Die Marktredwitzer Landschaftskrippen stellen in ihrer Gestaltung und ihrer Lebensnähe eine für unsere Region einzigartige Besonderheit dar. Das eigentliche Krippengeschehen tritt optisch in den Hintergrund, die Krippen werden vielmehr geprägt vom bürgerlichen und bäuerlichen Leben, das sich vor einer Alpenkulisse abspielt.

In katholischen Gegenden herrscht eine rege Krippentradition; in evangelischen Gebieten, wie in Marktredwitz, das 1560 zum evangelischen Glauben übergetreten ist, existiert sie kaum. Warum stellen dann die Marktredwitzer Weihnachtskrippen auf? Diese Besonderheit lässt sich auf drei unterschiedliche Weisen erklären. Redwitz lag zwischen den katholischen Gebieten Böhmens und der Oberpfalz und wurde ab 1763 österreichische Garnisonsstadt. In der von der österreichischen Kaiserin Maria Theresia 1777 gestifteten Theresienkirche wurde sicherlich eine Weihnachtskrippe aufgestellt und die protestantischen Redwitzer Bürger fanden Gefallen daran. Nach einer zweiten These brachten Salzburger Emigranten, die wegen ihres evangelischen Glaubens Zuflucht in Redwitz suchten, die ersten Krippenfiguren mit. Wahrscheinlicher ist jedoch, dass an der alten Handelstraße zwischen Prag und Nürnberg, an der Redwitz lag, einmal Krippenfiguren hier liegengeblieben sind.

Zu Beginn des 19. Jahrhunderts begann die große Zeit der Marktredwitzer Landschaftskrippen. Das heimische Töpferhandwerk bekam Konkurrenz durch das neue Emaille- und Porzellangeschirr. Die Töpfer schauten sich nach neuen Erwerbsquellen um und begannen Krippenfiguren aus Ton zu formen, zu brennen und mit Farben bunt zu bemalen. Besonders hervorgetan hat sich hier die Hafnerfamilie Meyer. Kaspar Meyer (1820-1886) kaufte in der Dammstraße ein Haus in dem er die Figuren modellierte und brannte; seit dieser Zeit trägt die Familie den Hausnamen „Damm-Hafner“. 1886 übernahm Töpfermeister Wilhelm Meyer (1856-1935) das väterliche Gewerbe. Er machte mit seinen Tonfiguren, deren Formgebung und Bemalung künstlerische Qualitäten erreichten, den Namen der Damm-Hafner weit über Marktredwitz hinaus bekannt. In die Fußstapfen seines Vaters trat Karl Meyer (1895-1972), der bis an sein Lebensende Tonfiguren fertigte. Es gab aber auch noch andere Hersteller. So sind Karl Patz und dessen Söhne Hans und Gustl zu nennen, deren Tierfiguren heute noch sehr geschätzt werden, und Max Völkel aus Brand.

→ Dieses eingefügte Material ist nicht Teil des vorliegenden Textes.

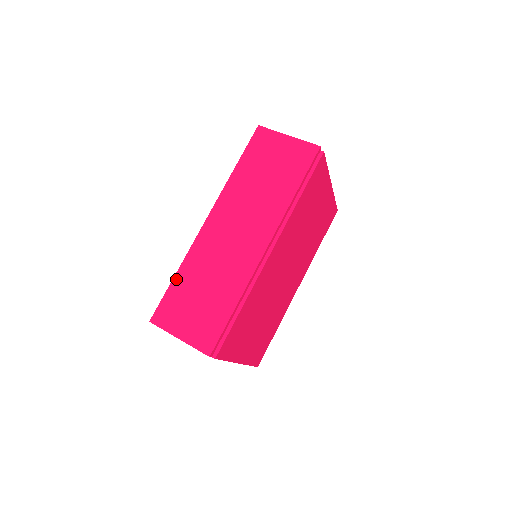
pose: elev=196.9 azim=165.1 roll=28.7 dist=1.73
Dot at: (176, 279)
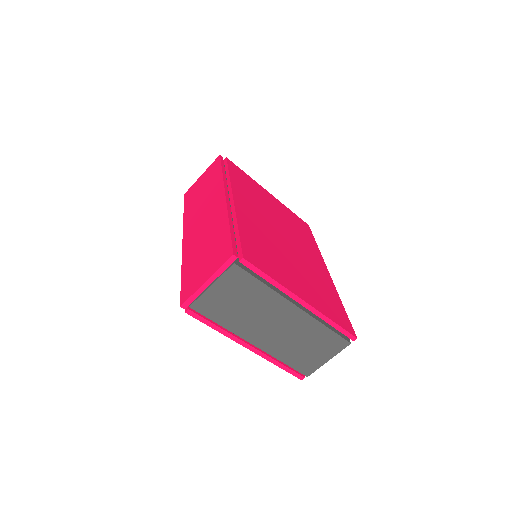
Dot at: (183, 273)
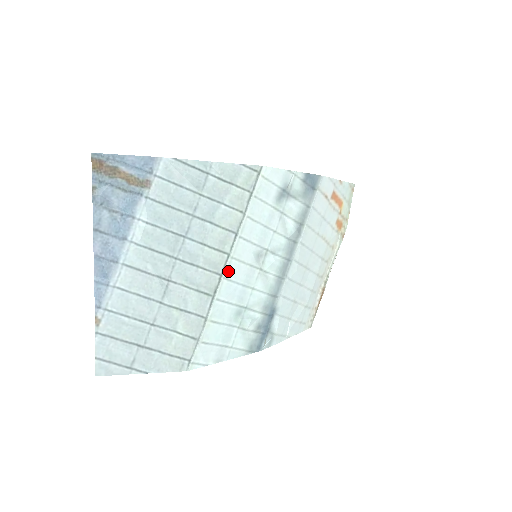
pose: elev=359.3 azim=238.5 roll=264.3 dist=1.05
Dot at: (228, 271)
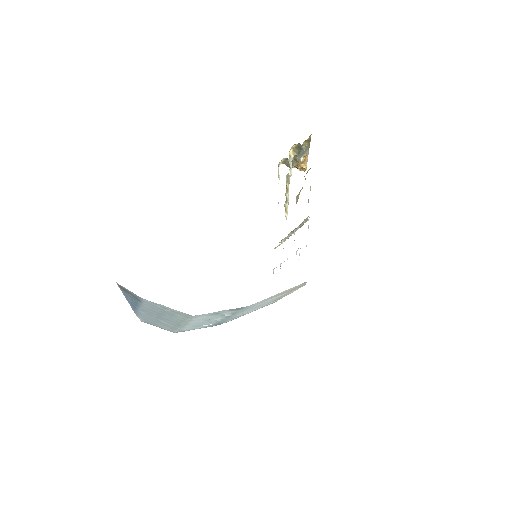
Dot at: (185, 325)
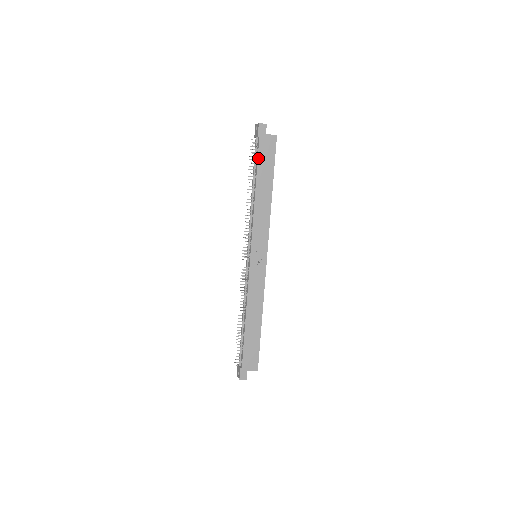
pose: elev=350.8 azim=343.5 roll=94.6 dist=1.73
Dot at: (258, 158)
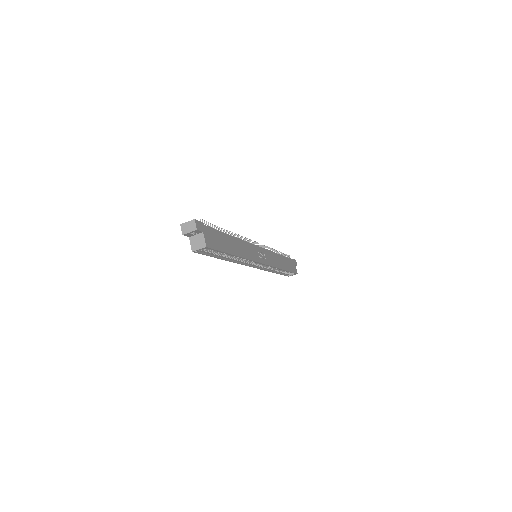
Dot at: (288, 258)
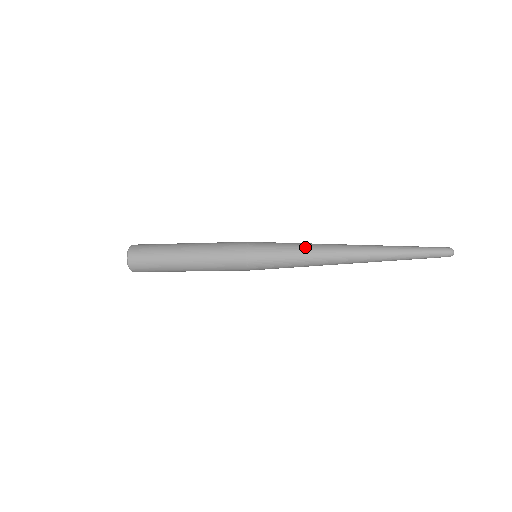
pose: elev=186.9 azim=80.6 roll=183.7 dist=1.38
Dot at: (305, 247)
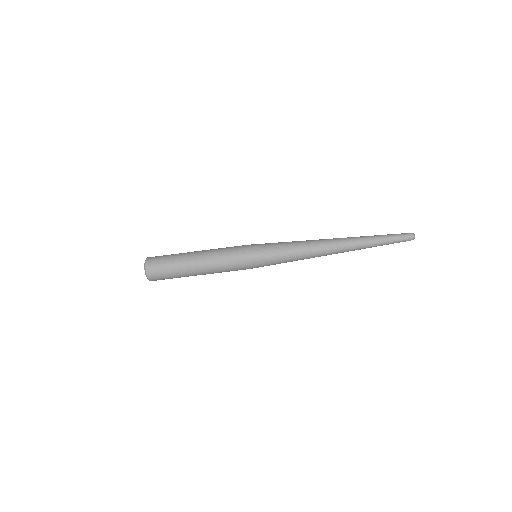
Dot at: (297, 243)
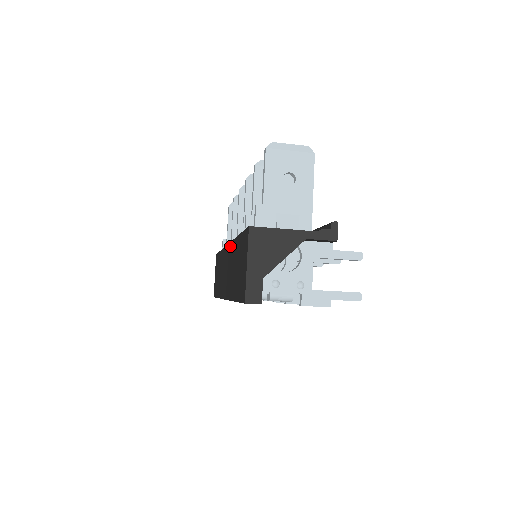
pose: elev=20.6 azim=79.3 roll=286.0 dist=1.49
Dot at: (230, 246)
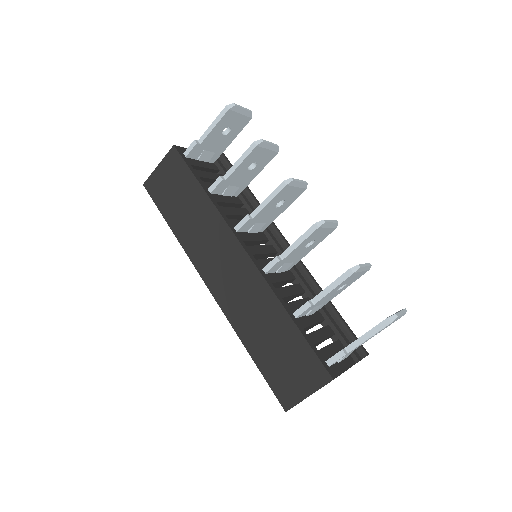
Dot at: (257, 275)
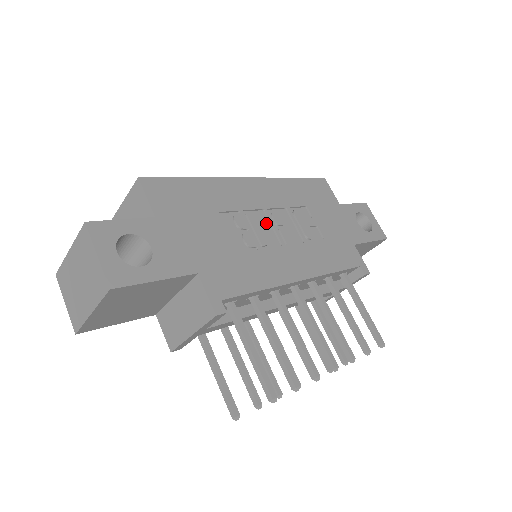
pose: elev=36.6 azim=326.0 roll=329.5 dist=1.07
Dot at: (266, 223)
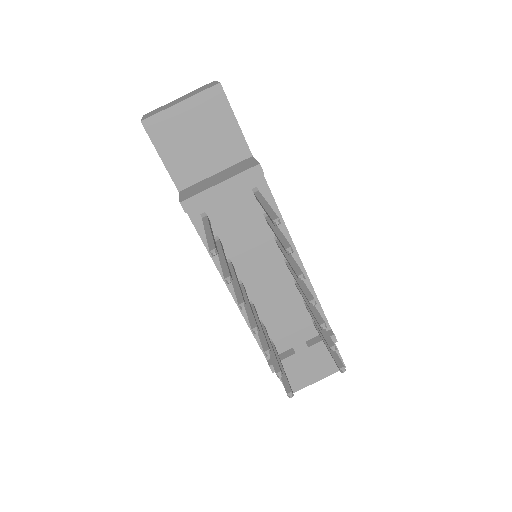
Dot at: occluded
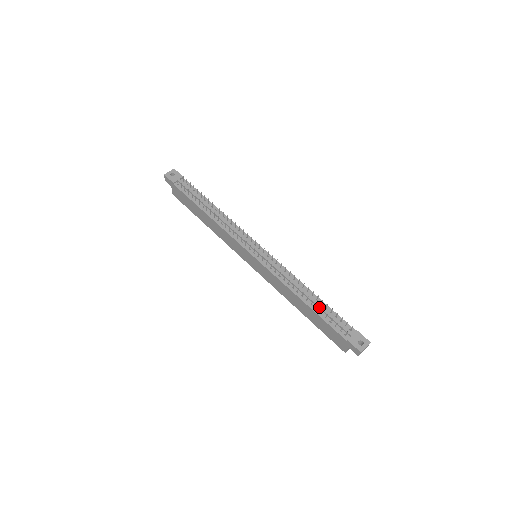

Neben den klassischen Krippenfiguren beinhalten die Marktredwitzer Landschaftskrippen auch Darstellungen aus dem Leben Christi und dem neuen Testament, die dann in einer „orientalischen Krippe“ gezeigt werden. Weitaus häufiger findet man jedoch Tiere und Menschen, diese vor allem in alpenländischer Kleidung, so dass bäuerliches und bürgerliches Leben Einzug in die Krippe hält. Auf Wunsch der Kundschaft fertigten die Töpfer ihre Figuren auch nach Vorlagen aus Büchern und Zeitschriften oder nach Gemälden der Kunstmaler Defregger, Leibl und Gritzner. Auch frühere Marktredwitzer Originale stehen in der Krippe, so der Klempnermeister Georg Meyer, genannt „Hemmärml-Schorsch“, der Polizeidiener Küspert, der Förster Grießhammer, der Baumeister Mühlhöfer und natürlich der Töpfermeister Karl Meyer höchstpersönlich. Sogar Personen der Zeitgeschichte wurden aus Ton gebrannt, so der deutsche Kaiser Wilhelm II., der österreichische Kaiser Franz Joseph II. oder der populäre Prinzregent Luitpold von Bayern.

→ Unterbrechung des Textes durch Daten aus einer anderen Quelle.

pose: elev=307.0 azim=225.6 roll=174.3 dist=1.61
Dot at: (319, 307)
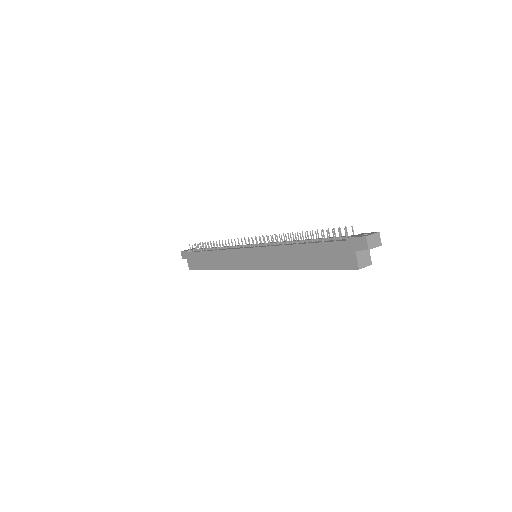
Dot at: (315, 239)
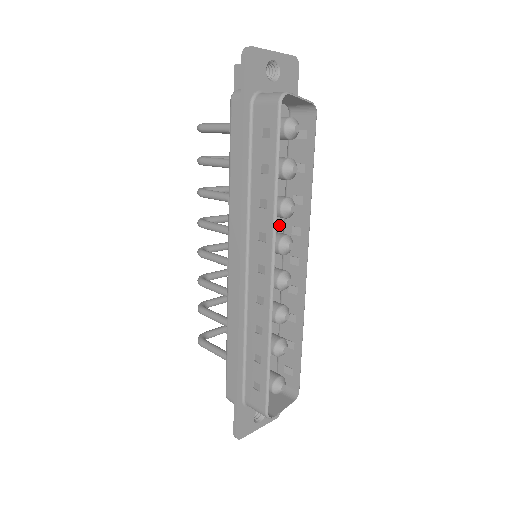
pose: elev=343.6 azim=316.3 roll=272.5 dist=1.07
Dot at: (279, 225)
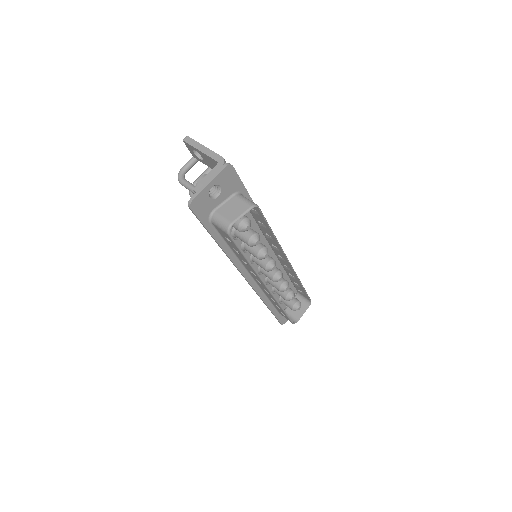
Dot at: (263, 241)
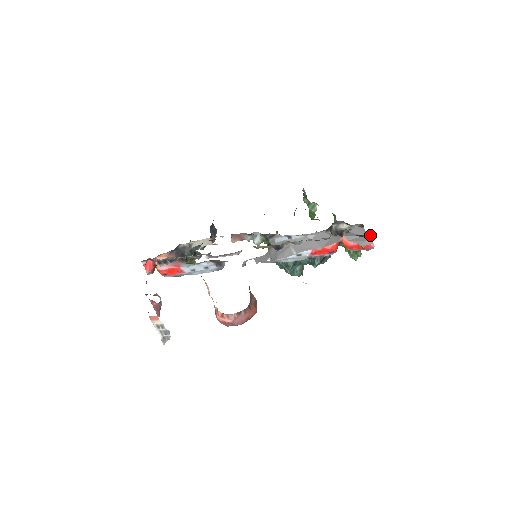
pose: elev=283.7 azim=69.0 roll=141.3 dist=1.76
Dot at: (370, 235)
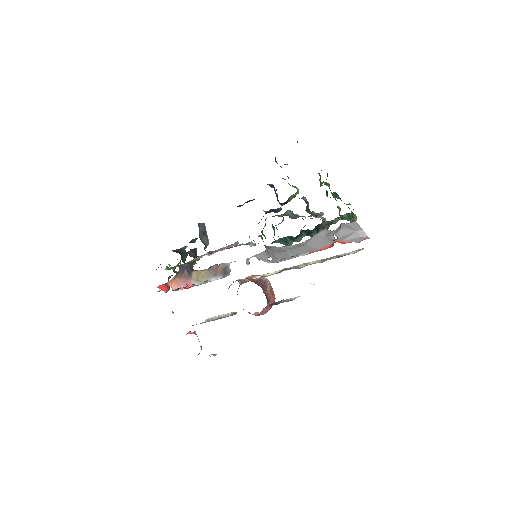
Dot at: occluded
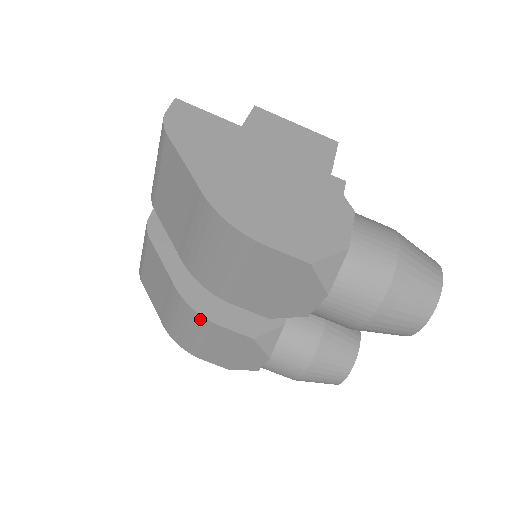
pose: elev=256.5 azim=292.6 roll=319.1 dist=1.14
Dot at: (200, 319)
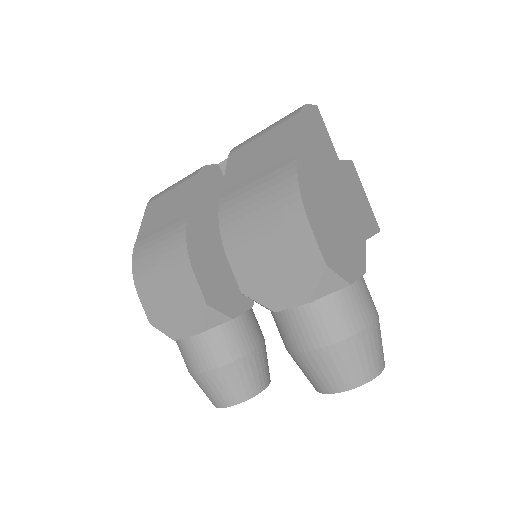
Dot at: (183, 256)
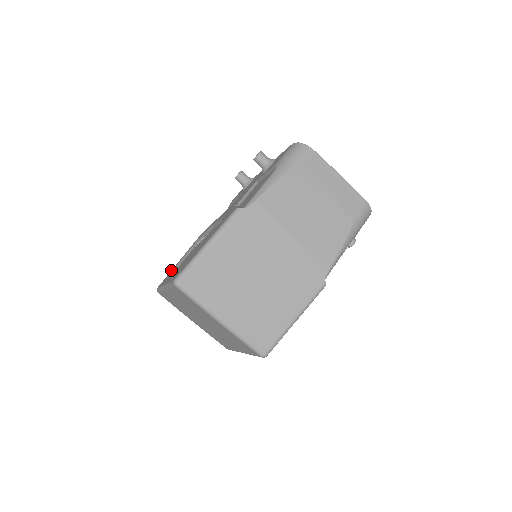
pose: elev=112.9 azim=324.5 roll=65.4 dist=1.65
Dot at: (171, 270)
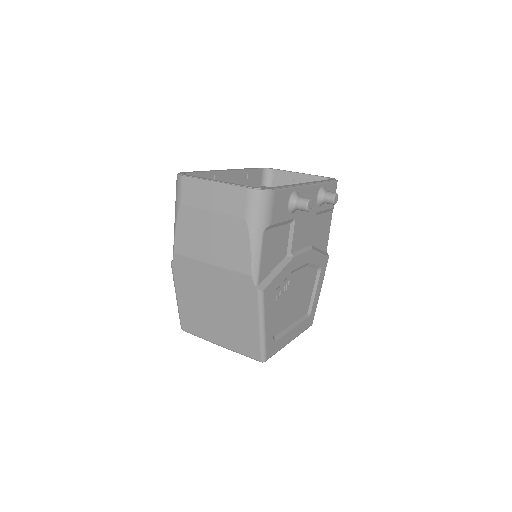
Dot at: occluded
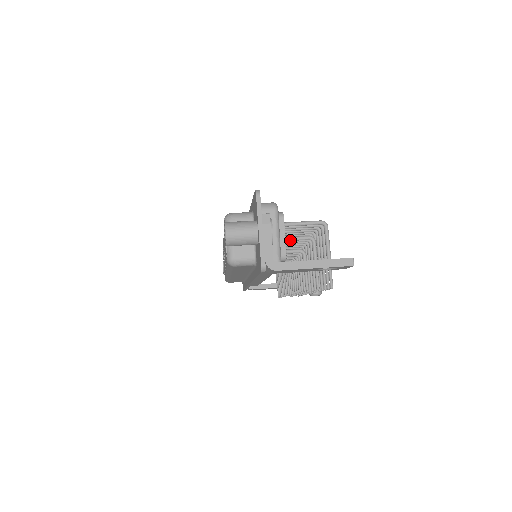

Eine weitere Besonderheit der Marktredwitzer Krippen sind die „Stickla“. Hierbei handelt es sich um Figurengruppen die eine alltägliche Szene verdeutlichen: der Förster stellt einen Holzdieb, ein Schwein wird geschlachtet oder die Musik spielt zum Brucktanz auf.

Doch warum ist in den Krippen nicht die Landschaft des Fichtelgebirges sondern die der Alpen zu sehen? Die heimische Landschaft konnte nach Meinung der Bevölkerung vor über hundert Jahren mit der romantischen alpenländischen Gebirgslandschaft nicht mithalten. Urlaubsreisen in die Alpen waren nur für wenige erschwinglich. Deshalb setzten die Kripperer ihre Phantasie in eine für sie nicht alltägliche Szenerie um und brachten so ihre Illusionen in die Krippe ein.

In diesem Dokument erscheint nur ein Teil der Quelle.